Scaling up Kernel Ridge Regression via Locality Sensitive Hashing
This work addresses the problem of scaling kernel methods for machine learning practitioners by providing an incremental improvement to existing approximation techniques.
The paper tackles the limitation of random binning features, which cannot approximate smooth kernels like Gaussian or Matern, by introducing weighted random binning features that generate Gaussian processes of any desired smoothness, leading to efficient kernel ridge regression algorithms that outperform random Fourier features in accuracy on large-scale datasets.

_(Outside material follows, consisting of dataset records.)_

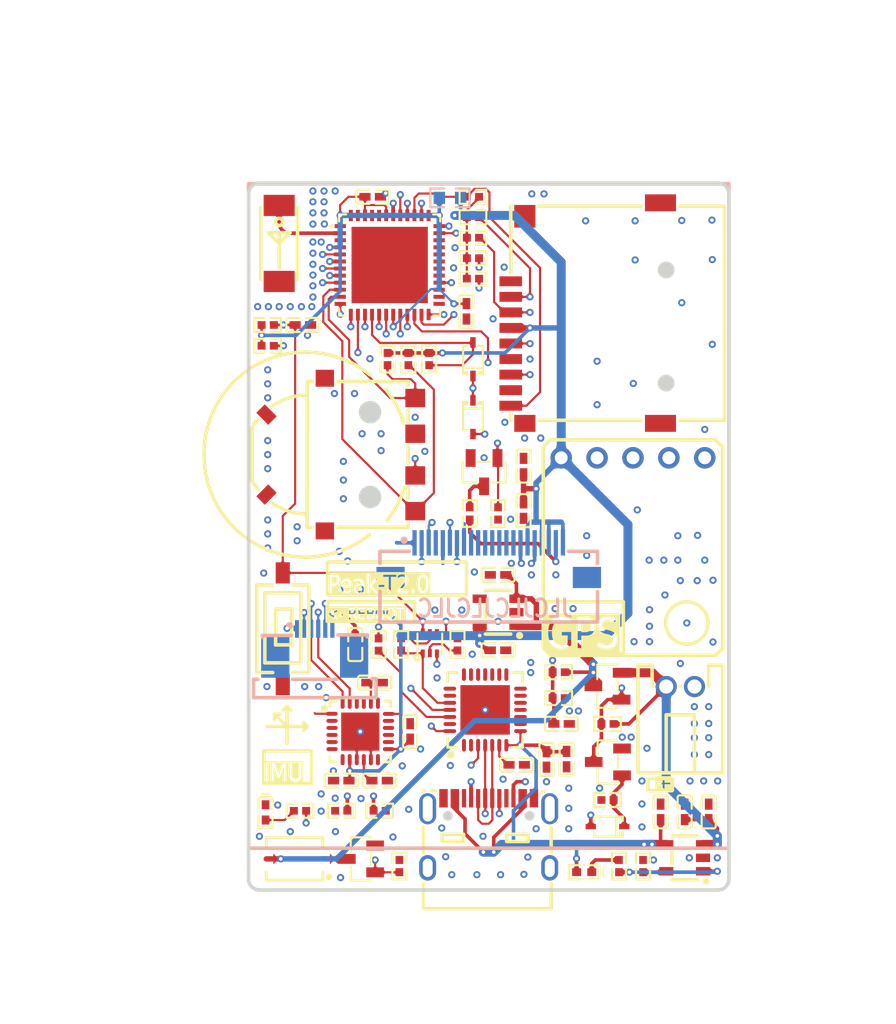
<source format=kicad_pcb>
(kicad_pcb
	(version 20241229)
	(generator "pcbnew")
	(generator_version "9.0")
	(general
		(thickness 1.6)
		(legacy_teardrops no)
	)
	(paper "A4")
	(layers
		(0 "F.Cu" signal "Top Layer")
		(4 "In1.Cu" signal "Inner1")
		(6 "In2.Cu" signal "内层2")
		(2 "B.Cu" signal "Bottom Layer")
		(9 "F.Adhes" user "F.Adhesive")
		(11 "B.Adhes" user "B.Adhesive")
		(13 "F.Paste" user "Top Paste Mask Layer")
		(15 "B.Paste" user "Bottom Paste Mask Layer")
		(5 "F.SilkS" user "Top Silkscreen Layer")
		(7 "B.SilkS" user "Bottom Silkscreen Layer")
		(1 "F.Mask" user "Top Solder Mask Layer")
		(3 "B.Mask" user "Bottom Solder Mask Layer")
		(17 "Dwgs.User" user "Document Layer")
		(19 "Cmts.User" user "User.Comments")
		(21 "Eco1.User" user "User.Eco1")
		(23 "Eco2.User" user "Mechanical Layer")
		(25 "Edge.Cuts" user "Multi-Layer")
		(27 "Margin" user)
		(31 "F.CrtYd" user "F.Courtyard")
		(29 "B.CrtYd" user "B.Courtyard")
		(35 "F.Fab" user "Top Assembly Layer")
		(33 "B.Fab" user "Bottom Assembly Layer")
		(39 "User.1" user "Ratline")
		(41 "User.2" user "Component Shape Layer")
		(43 "User.3" user "Component Marking Layer")
		(45 "User.4" user "3D Shell Outline Layer")
		(47 "User.5" user "3D Shell Top Layer")
		(49 "User.6" user "3D Shell Bottom Layer")
		(51 "User.7" user "Drill Drawing Layer")
	)
	(setup
		(pad_to_mask_clearance 0)
		(allow_soldermask_bridges_in_footprints no)
		(tenting front back)
		(aux_axis_origin 150 110)
		(pcbplotparams
			(layerselection 0x00000000_00000000_55555555_5755f5ff)
			(plot_on_all_layers_selection 0x00000000_00000000_00000000_00000000)
			(disableapertmacros no)
			(usegerberextensions no)
			(usegerberattributes yes)
			(usegerberadvancedattributes yes)
			(creategerberjobfile yes)
			(dashed_line_dash_ratio 12.000000)
			(dashed_line_gap_ratio 3.000000)
			(svgprecision 4)
			(plotframeref no)
			(mode 1)
			(useauxorigin no)
			(hpglpennumber 1)
			(hpglpenspeed 20)
			(hpglpendiameter 15.000000)
			(pdf_front_fp_property_popups yes)
			(pdf_back_fp_property_popups yes)
			(pdf_metadata yes)
			(pdf_single_document no)
			(dxfpolygonmode yes)
			(dxfimperialunits yes)
			(dxfusepcbnewfont yes)
			(psnegative no)
			(psa4output no)
			(plot_black_and_white yes)
			(sketchpadsonfab no)
			(plotpadnumbers no)
			(hidednponfab no)
			(sketchdnponfab yes)
			(crossoutdnponfab yes)
			(subtractmaskfromsilk no)
			(outputformat 1)
			(mirror no)
			(drillshape 1)
			(scaleselection 1)
			(outputdirectory "")
		)
	)
	(net 0 "")
	(net 1 "3V3A")
	(net 2 "$1N1553")
	(net 3 "GPIO36")
	(net 4 "BAT_DET")
	(net 5 "CHG_DET")
	(net 6 "C-TP_EINT")
	(net 7 "ESP_EN")
	(net 8 "EC_A")
	(net 9 "EC_B")
	(net 10 "C-TP_SDA")
	(net 11 "C-TP_SCL")
	(net 12 "BUZZ")
	(net 13 "GPIO26")
	(net 14 "EC_KEY_DET")
	(net 15 "GPIO14")
	(net 16 "GPIO12")
	(net 17 "GPIO13")
	(net 18 "GPIO15")
	(net 19 "GPIO2")
	(net 20 "BOOT")
	(net 21 "C-TP_REST")
	(net 22 "GPIO9")
	(net 23 "GPIO18")
	(net 24 "GPIO23")
	(net 25 "GPIO19")
	(net 26 "GPIO22")
	(net 27 "CP_TX")
	(net 28 "CP_RX")
	(net 29 "GPIO21")
	(net 30 "GND")
	(net 31 "VCC_3V3")
	(net 32 "DTR")
	(net 33 "$1N5139")
	(net 34 "RTS")
	(net 35 "VUSB")
	(net 36 "$1N19286")
	(net 37 "USB-PWR-DM")
	(net 38 "USB-PWR-DP")
	(net 39 "$1N7819")
	(net 40 "$1N7372")
	(net 41 "$1N9289")
	(net 42 "$1N9028")
	(net 43 "$1N21129")
	(net 44 "VBAT_IN")
	(net 45 "VBAT")
	(net 46 "$1N21545")
	(net 47 "EC_KEY")
	(net 48 "$1N29222")
	(net 49 "$1N31253")
	(net 50 "LCD_LEDK")
	(net 51 "$1N40069")
	(net 52 "$1N49159")
	(net 53 "$1N51577")
	(net 54 "$1N61780")
	(net 55 "$1N85643")
	(footprint "ProPrj_【Peak-T2.0】基于ESP32的2.0英寸触摸屏小终端_2025-07-25:C0402" (layer "F.Cu") (at 139.5605 125.5955))
	(footprint "ProPrj_【Peak-T2.0】基于ESP32的2.0英寸触摸屏小终端_2025-07-25:SOD-323F_L2.0-W1.6-LS2.5-RD" (layer "F.Cu") (at 148.8825 99.891 -90))
	(footprint "ProPrj_【Peak-T2.0】基于ESP32的2.0英寸触摸屏小终端_2025-07-25:R0402" (layer "F.Cu") (at 142.2785 127.729))
	(footprint "ProPrj_【Peak-T2.0】基于ESP32的2.0英寸触摸屏小终端_2025-07-25:QFN-28_L5.0-W5.0-P0.50-BL-EP" (layer "F.Cu") (at 149.746 120.592))
	(footprint "ProPrj_【Peak-T2.0】基于ESP32的2.0英寸触摸屏小终端_2025-07-25:C0402" (layer "F.Cu") (at 155.512 124.0715 90))
	(footprint "ProPrj_【Peak-T2.0】基于ESP32的2.0英寸触摸屏小终端_2025-07-25:R0402" (layer "F.Cu") (at 148.8825 90.0865 180))
	(footprint "ProPrj_【Peak-T2.0】基于ESP32的2.0英寸触摸屏小终端_2025-07-25:CONN-TH_A2001WR-2P" (layer "F.Cu") (at 163.5635 118.941 180))
	(footprint "ProPrj_【Peak-T2.0】基于ESP32的2.0英寸触摸屏小终端_2025-07-25:R0402" (layer "F.Cu") (at 154.953 117.925))
	(footprint "ProPrj_【Peak-T2.0】基于ESP32的2.0英寸触摸屏小终端_2025-07-25:R0402" (layer "F.Cu") (at 148.8825 88.6385 180))
	(footprint "ProPrj_【Peak-T2.0】基于ESP32的2.0英寸触摸屏小终端_2025-07-25:C0402" (layer "F.Cu") (at 162.1665 127.8055 -90))
	(footprint "ProPrj_【Peak-T2.0】基于ESP32的2.0英寸触摸屏小终端_2025-07-25:C0402" (layer "F.Cu") (at 152.464 106.495 90))
	(footprint "ProPrj_【Peak-T2.0】基于ESP32的2.0英寸触摸屏小终端_2025-07-25:SOT-23-3_L2.9-W1.3-P1.90-LS2.4-BR" (layer "F.Cu") (at 158.433 124.275))
	(footprint "ProPrj_【Peak-T2.0】基于ESP32的2.0英寸触摸屏小终端_2025-07-25:R0402" (layer "F.Cu") (at 148.8825 84.295))
	(footprint "ProPrj_【Peak-T2.0】基于ESP32的2.0英寸触摸屏小终端_2025-07-25:C0402" (layer "F.Cu") (at 140.551 115.969 90))
	(footprint "ProPrj_【Peak-T2.0】基于ESP32的2.0英寸触摸屏小终端_2025-07-25:C0402" (layer "F.Cu") (at 142.2785 125.5955 180))
	(footprint "ProPrj_【Peak-T2.0】基于ESP32的2.0英寸触摸屏小终端_2025-07-25:C0402" (layer "F.Cu") (at 152.464 103.345 -90))
	(footprint "ProPrj_【Peak-T2.0】基于ESP32的2.0英寸触摸屏小终端_2025-07-25:R0402" (layer "F.Cu") (at 142.202 115.969 -90))
	(footprint "ProPrj_【Peak-T2.0】基于ESP32的2.0英寸触摸屏小终端_2025-07-25:C0402" (layer "F.Cu") (at 136.843 93.363))
	(footprint "ProPrj_【Peak-T2.0】基于ESP32的2.0英寸触摸屏小终端_2025-07-25:C0402" (layer "F.Cu") (at 150.6605 111.0415))
	(footprint "ProPrj_【Peak-T2.0】基于ESP32的2.0英寸触摸屏小终端_2025-07-25:SOD-323F_L2.0-W1.6-LS2.5-RD" (layer "F.Cu") (at 158.4075 128.847 180))
	(footprint "ProPrj_【Peak-T2.0】基于ESP32的2.0英寸触摸屏小终端_2025-07-25:SOT-23-3_L2.9-W1.3-P1.90-LS2.4-BR" (layer "F.Cu") (at 140.9575 131.133))
	(footprint "ProPrj_【Peak-T2.0】基于ESP32的2.0英寸触摸屏小终端_2025-07-25:QFN-48_L7.0-W7.0-P0.50-BL-EP5.4" (layer "F.Cu") (at 142.9895 89.121 -90))
	(footprint "ProPrj_【Peak-T2.0】基于ESP32的2.0英寸触摸屏小终端_2025-07-25:LED0402-RD" (layer "F.Cu") (at 134.201 127.845 -90))
	(footprint "ProPrj_【Peak-T2.0】基于ESP32的2.0英寸触摸屏小终端_2025-07-25:C0402" (layer "F.Cu") (at 154.0895 124.097 90))
	(footprint "ProPrj_【Peak-T2.0】基于ESP32的2.0英寸触摸屏小终端_2025-07-25:R0402" (layer "F.Cu") (at 150.6605 106.698 -90))
	(footprint "ProPrj_【Peak-T2.0】基于ESP32的2.0英寸触摸屏小终端_2025-07-25:SW-SMD_L6.1-W3.6-LS7.9" (layer "F.Cu") (at 135.4205 114.8515 -90))
	(footprint "ProPrj_【Peak-T2.0】基于ESP32的2.0英寸触摸屏小终端_2025-07-25:R0402" (layer "F.Cu") (at 143.6755 131.641 -90))
	(footprint "ProPrj_【Peak-T2.0】基于ESP32的2.0英寸触摸屏小终端_2025-07-25:R0402" (layer "F.Cu") (at 142.837 95.776 -90))
	(footprint "ProPrj_【Peak-T2.0】基于ESP32的2.0英寸触摸屏小终端_2025-07-25:LED0402-RD"
		(layer "F.Cu")
		(uuid "74857f95-2c25-43f6-a4c6-249aaede8422")
		(at 156.7565 132.0725 180)
		(property "Reference" "LED1"
			(at -1.392 -0.701 900)
			(layer "F.SilkS")
			(hide yes)
			(uuid "0f59b0ed-cbbd-4534-b51f-9c53c881423e")
			(effects
				(font
					(size 0.686 0.6285)
					(thickness 0.1525)
				)
				(justify left bottom)
			)
		)
		(property "Value" ""
			(at 0 0 180)
			(layer "F.Fab")
			(uuid "2c137ea8-e133-4609-83a9-287130d99451")
			(effects
				(font
					(size 1 1)
					(thickness 0.15)
				)
			)
		)
		(property "Datasheet" ""
			(at 0 0 180)
			(layer "F.Fab")
			(hide yes)
			(uuid "4cefc57e-ff49-4a27-ba70-2b3089b4dc70")
			(effects
				(font
					(size 1 1)
					(thickness 0.15)
				)
			)
		)
		(property "Description" ""
			(at 0 0 180)
			(layer "F.Fab")
			(hide yes)
			(uuid "ae18809d-ff0a-493a-8532-b53852e5609b")
			(effects
				(font
					(size 1 1)
					(thickness 0.15)
				)
			)
		)
		(property "JLC_3DModel_Q" "080bb9bd520f4b34ac21e218e7b036d6"
			(at 0 0 180)
			(layer "Cmts.User")
			(hide yes)
			(uuid "1fa1ecbc-73f1-4f3d-b3ee-1df2e1fed0cd")
			(effects
				(font
					(size 1.27 1.27)
					(thickness 0.15)
				)
			)
		)
		(property "JLC_3D_Size" "1.021 0.5005"
			(at 0 0 180)
			(layer "Cmts.User")
			(hide yes)
			(uuid "9d9d121e-2356-4eb4-b76f-575f76f42e37")
			(effects
				(font
					(size 1.27 1.27)
					(thickness 0.15)
				)
			)
		)
		(fp_line
			(start 1.0845 0.498)
			(end 1.0845 -0.498)
			(stroke
				(width 0.1525)
				(type default)
			)
			(layer "F.SilkS")
			(uuid "c2b93cab-1c8f-4aa0-8ffe-1203d9710eb1")
		)
		(fp_line
			(start 1.0845 -0.498)
			(end 0.297 -0.498)
			(stroke
				(width 0.1525)
				(type default)
			)
			(layer "F.SilkS")
			(uuid "24bed938-34b5-41bb-853d-1e3a45eb
... [797877 chars truncated]
</source>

Random binning features, introduced in the seminal paper of Rahimi and Recht (2007), are an efficient method for approximating a kernel matrix using locality sensitive hashing. Random binning features provide a very simple and efficient way of approximating the Laplace kernel but unfortunately do not apply to many important classes of kernels, notably ones that generate smooth Gaussian processes, such as the Gaussian kernel and Matern kernel. In this paper, we introduce a simple weighted version of random binning features and show that the corresponding kernel function generates Gaussian processes of any desired smoothness. We show that our weighted random binning features provide a spectral approximation to the corresponding kernel matrix, leading to efficient algorithms for kernel ridge regression. Experiments on large scale regression datasets show that our method outperforms the accuracy of random Fourier features method.